Comment by socketcluster
18 days ago
The continuous lowering of entry barriers to software creation, combined with the continuous lowering of entry barriers to software hacking is an explosive combination.
We need new platforms which provide the necessary security guardrails, verifiability, simplicity of development, succinctness of logic (high feature/code ratio)... You can't trust non-technical vibe coders with today's software tools when they can't even trust themselves.
Why did you edit out the third paragraph about finding a single exploit on target being slanted against having to secure a whole system?
What I said was true but after thinking about it a bit more, I wasn't sure how material it was to my argument after considering additional factors.
There are other nuances which may offset the asymmetry a bit; for example the security analyst generally has much more visibility over the company's code than the hacker does.
That said, I stand by my original point because I think that building secure systems is really hard; it's much more effort per unit of functionality to build the system correctly (and doing that for every part of it) than it is to crack it (by finding a single hole).

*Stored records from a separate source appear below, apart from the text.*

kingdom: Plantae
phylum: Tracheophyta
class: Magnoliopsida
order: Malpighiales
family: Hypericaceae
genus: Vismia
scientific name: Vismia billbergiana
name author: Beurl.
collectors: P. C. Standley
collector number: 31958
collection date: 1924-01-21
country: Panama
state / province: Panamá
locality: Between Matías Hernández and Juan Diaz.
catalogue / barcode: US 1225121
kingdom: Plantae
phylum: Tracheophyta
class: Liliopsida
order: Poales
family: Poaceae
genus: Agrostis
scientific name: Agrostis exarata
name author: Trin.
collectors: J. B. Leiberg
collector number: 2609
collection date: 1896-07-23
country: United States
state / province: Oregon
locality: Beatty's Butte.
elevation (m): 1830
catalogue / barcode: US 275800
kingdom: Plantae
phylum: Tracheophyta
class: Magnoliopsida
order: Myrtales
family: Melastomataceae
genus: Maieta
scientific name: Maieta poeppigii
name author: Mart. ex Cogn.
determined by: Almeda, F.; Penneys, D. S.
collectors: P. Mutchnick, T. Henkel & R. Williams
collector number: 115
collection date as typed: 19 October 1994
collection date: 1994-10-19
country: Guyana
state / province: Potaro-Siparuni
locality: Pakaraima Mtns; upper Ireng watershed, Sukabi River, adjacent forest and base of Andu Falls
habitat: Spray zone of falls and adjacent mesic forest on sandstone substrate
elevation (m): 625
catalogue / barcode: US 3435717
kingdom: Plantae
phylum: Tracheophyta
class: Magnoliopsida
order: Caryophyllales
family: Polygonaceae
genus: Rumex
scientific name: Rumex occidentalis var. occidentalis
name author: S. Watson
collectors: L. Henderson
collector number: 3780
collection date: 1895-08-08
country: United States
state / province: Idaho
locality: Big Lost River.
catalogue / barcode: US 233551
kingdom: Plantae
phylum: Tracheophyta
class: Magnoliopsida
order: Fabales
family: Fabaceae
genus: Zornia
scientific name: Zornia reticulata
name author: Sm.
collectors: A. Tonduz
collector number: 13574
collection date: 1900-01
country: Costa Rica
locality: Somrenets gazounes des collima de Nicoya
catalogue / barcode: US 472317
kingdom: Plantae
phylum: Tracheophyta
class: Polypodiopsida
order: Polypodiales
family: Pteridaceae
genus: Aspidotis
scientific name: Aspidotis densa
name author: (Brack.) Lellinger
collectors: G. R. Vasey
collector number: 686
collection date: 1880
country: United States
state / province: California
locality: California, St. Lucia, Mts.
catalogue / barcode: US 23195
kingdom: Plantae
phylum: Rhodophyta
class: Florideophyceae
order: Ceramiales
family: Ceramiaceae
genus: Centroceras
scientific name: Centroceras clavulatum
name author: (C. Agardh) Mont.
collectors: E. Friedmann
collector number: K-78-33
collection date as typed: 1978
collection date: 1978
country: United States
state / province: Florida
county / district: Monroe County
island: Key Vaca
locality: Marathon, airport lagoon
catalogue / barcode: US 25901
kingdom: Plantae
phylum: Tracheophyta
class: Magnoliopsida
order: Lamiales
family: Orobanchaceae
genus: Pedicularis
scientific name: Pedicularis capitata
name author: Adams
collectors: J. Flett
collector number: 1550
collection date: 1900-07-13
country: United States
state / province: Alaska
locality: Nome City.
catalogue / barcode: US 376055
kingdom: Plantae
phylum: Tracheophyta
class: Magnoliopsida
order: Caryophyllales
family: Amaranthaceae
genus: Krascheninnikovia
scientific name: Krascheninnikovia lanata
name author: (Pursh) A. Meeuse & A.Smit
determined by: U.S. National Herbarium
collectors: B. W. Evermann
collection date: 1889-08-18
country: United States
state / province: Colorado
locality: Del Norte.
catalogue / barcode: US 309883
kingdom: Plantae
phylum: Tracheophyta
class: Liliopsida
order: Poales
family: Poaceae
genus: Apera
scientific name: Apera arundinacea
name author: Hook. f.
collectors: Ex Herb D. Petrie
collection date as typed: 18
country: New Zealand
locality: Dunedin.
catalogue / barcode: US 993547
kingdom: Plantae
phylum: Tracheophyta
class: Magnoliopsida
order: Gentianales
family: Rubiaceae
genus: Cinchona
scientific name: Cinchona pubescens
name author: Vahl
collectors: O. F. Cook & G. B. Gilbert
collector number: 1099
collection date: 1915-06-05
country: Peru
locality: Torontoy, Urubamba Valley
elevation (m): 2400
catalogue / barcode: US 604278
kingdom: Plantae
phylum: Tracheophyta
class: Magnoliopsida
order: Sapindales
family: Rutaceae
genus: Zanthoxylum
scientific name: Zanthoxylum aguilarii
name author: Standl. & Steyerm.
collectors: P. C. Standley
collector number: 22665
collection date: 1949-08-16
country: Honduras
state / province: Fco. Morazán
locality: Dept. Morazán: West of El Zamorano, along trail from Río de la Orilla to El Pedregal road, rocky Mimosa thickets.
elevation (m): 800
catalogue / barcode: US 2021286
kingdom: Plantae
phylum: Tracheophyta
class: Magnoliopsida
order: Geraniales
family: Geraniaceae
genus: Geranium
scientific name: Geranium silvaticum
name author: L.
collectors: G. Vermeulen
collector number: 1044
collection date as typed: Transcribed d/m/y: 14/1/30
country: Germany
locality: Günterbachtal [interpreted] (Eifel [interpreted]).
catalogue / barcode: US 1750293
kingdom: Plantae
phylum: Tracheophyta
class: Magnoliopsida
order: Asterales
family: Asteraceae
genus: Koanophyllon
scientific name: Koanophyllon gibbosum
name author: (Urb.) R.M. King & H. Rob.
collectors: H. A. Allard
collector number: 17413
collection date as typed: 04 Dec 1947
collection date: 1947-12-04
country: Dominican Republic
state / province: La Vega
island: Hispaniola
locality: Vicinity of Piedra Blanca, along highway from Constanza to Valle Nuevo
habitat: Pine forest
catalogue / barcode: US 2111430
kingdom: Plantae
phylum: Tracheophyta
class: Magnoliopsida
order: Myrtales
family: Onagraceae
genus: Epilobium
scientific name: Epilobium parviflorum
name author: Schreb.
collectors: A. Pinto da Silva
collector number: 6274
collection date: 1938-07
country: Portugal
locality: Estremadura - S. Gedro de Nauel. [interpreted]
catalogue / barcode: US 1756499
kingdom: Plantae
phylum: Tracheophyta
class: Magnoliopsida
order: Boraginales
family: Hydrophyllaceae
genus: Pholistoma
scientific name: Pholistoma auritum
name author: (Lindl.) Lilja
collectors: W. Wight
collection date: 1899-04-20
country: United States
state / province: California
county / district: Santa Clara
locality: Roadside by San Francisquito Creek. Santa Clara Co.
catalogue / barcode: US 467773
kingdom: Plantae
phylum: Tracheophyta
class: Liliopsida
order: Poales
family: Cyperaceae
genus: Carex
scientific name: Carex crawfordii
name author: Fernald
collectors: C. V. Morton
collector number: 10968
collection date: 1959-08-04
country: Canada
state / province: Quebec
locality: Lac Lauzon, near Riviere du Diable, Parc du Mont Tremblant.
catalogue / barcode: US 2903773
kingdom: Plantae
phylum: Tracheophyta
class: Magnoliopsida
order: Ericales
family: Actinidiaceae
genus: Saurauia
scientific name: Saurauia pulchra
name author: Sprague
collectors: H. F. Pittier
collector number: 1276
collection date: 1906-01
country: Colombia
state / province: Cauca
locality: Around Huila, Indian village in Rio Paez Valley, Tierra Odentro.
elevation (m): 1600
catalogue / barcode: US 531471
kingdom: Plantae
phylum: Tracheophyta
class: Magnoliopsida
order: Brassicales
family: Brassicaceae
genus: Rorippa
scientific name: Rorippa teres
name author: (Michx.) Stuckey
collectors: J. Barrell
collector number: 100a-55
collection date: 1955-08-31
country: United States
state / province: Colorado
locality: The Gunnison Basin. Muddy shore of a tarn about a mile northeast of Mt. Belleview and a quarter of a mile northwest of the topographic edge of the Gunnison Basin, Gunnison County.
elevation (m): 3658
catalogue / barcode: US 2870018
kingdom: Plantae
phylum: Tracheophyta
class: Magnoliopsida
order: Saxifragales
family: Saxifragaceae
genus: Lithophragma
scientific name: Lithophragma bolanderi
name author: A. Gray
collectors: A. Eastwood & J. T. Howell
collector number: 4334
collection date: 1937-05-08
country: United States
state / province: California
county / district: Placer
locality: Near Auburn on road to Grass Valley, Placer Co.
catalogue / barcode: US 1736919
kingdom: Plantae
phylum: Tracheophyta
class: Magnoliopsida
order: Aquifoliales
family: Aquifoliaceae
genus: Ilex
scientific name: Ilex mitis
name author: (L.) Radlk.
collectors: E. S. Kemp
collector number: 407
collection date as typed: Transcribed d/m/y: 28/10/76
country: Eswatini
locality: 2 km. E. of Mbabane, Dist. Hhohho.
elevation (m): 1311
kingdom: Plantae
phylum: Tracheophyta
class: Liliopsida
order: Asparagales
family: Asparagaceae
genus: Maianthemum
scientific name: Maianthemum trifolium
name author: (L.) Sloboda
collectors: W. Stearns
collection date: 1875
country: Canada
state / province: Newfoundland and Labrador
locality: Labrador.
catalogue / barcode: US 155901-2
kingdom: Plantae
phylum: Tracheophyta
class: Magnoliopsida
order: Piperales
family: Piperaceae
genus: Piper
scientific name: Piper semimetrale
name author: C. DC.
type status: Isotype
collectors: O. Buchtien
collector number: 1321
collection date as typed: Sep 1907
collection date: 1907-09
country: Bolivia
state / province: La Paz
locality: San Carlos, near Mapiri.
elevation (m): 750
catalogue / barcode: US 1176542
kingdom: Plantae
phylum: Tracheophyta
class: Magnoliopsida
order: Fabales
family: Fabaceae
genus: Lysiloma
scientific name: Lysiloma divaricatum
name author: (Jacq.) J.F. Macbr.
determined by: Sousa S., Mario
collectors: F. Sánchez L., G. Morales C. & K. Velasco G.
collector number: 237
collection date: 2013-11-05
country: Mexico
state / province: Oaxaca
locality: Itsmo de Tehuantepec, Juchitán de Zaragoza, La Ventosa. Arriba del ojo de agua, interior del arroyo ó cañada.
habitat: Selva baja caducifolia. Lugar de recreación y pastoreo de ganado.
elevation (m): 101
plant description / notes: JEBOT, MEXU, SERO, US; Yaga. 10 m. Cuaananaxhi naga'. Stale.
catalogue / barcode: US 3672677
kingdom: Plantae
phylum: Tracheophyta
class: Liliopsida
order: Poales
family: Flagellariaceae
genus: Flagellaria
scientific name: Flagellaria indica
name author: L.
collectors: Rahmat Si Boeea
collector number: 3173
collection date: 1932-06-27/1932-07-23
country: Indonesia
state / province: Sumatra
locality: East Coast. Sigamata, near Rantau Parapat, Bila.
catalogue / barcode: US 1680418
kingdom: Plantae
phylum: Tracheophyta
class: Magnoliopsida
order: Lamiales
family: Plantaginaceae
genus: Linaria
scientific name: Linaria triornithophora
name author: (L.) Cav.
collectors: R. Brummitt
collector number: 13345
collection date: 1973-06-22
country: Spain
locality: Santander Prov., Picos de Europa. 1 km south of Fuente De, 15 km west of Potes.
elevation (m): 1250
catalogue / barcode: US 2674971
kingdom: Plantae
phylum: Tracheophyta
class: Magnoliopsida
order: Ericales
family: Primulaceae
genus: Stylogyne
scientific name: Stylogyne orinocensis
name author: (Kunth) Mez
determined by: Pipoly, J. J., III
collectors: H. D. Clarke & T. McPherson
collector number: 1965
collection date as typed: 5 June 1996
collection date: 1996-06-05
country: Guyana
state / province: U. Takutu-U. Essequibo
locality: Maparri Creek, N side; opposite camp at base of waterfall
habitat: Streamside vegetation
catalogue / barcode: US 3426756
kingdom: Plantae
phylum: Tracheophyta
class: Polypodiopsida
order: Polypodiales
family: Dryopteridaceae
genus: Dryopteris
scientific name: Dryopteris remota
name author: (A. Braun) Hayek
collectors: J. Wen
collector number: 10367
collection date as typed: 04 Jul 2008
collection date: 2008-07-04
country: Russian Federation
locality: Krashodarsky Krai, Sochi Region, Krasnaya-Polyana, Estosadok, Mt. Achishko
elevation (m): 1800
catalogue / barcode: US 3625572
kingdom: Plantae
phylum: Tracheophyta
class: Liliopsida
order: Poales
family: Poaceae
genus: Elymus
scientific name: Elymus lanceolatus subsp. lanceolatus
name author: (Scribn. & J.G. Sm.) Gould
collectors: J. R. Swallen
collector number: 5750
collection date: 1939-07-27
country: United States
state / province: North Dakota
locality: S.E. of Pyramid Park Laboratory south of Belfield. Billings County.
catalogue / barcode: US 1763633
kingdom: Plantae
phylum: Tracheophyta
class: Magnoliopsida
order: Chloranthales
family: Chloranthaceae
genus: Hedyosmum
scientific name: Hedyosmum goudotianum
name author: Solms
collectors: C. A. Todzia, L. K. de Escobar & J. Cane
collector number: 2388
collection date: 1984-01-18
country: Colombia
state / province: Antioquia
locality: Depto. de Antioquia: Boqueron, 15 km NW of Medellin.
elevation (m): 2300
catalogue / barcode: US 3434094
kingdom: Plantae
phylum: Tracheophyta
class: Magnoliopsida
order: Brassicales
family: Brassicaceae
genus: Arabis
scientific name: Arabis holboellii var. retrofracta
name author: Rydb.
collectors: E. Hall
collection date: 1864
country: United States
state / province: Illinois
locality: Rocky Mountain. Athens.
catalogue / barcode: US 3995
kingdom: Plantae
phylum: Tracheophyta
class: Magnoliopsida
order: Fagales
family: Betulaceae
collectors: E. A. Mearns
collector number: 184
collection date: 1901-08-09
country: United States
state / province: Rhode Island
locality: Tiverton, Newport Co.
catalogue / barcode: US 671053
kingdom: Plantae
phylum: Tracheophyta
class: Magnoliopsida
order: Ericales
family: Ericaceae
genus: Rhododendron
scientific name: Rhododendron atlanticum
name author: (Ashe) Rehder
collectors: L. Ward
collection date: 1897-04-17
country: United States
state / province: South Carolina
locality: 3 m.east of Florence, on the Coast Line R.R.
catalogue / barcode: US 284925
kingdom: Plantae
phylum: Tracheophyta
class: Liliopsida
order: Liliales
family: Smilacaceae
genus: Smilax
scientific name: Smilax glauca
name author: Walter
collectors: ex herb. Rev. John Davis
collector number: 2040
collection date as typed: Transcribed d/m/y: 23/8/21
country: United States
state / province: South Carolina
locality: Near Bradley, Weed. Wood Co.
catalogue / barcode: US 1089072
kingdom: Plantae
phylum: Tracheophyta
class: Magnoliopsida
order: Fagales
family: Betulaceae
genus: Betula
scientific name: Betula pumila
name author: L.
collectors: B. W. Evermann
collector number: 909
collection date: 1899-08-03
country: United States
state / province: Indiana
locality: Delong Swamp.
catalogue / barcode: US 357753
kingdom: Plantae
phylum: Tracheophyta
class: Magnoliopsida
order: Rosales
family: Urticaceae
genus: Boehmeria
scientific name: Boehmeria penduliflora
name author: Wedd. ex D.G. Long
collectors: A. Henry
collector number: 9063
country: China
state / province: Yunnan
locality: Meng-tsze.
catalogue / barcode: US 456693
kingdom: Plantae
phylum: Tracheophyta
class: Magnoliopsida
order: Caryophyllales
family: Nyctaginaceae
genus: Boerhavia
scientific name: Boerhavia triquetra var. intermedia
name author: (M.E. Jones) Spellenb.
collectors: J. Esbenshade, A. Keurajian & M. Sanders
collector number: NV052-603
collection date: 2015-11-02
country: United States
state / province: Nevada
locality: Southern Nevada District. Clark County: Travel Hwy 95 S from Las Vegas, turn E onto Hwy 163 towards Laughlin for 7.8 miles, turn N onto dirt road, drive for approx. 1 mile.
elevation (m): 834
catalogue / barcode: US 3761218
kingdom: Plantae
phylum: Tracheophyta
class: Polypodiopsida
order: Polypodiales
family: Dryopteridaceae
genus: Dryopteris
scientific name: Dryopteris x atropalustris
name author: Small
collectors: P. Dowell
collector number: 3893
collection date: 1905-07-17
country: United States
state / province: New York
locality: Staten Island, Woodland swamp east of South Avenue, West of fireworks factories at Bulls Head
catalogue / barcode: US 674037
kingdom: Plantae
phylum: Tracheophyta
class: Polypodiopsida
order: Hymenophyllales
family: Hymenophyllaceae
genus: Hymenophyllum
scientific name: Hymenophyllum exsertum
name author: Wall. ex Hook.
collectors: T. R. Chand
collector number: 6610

On the side of defense, you need to understand a lot of nuance about how your system works and how parts interact to make it secure; any neglect can potentially be a critical vulnerability which can compromise the entire system.
On the side of offense, sometimes mindless prodding can uncover a critical vulnerability. The intelligence/thinking requirement is lower; it's more about knowledge than thinking.
For example, there are some special payloads which you can send which may pose a problem for different systems built by different companies because the companies share the same underlying engine or they fell victim to the same footgun. I think this aspect is much more important than my previous argument.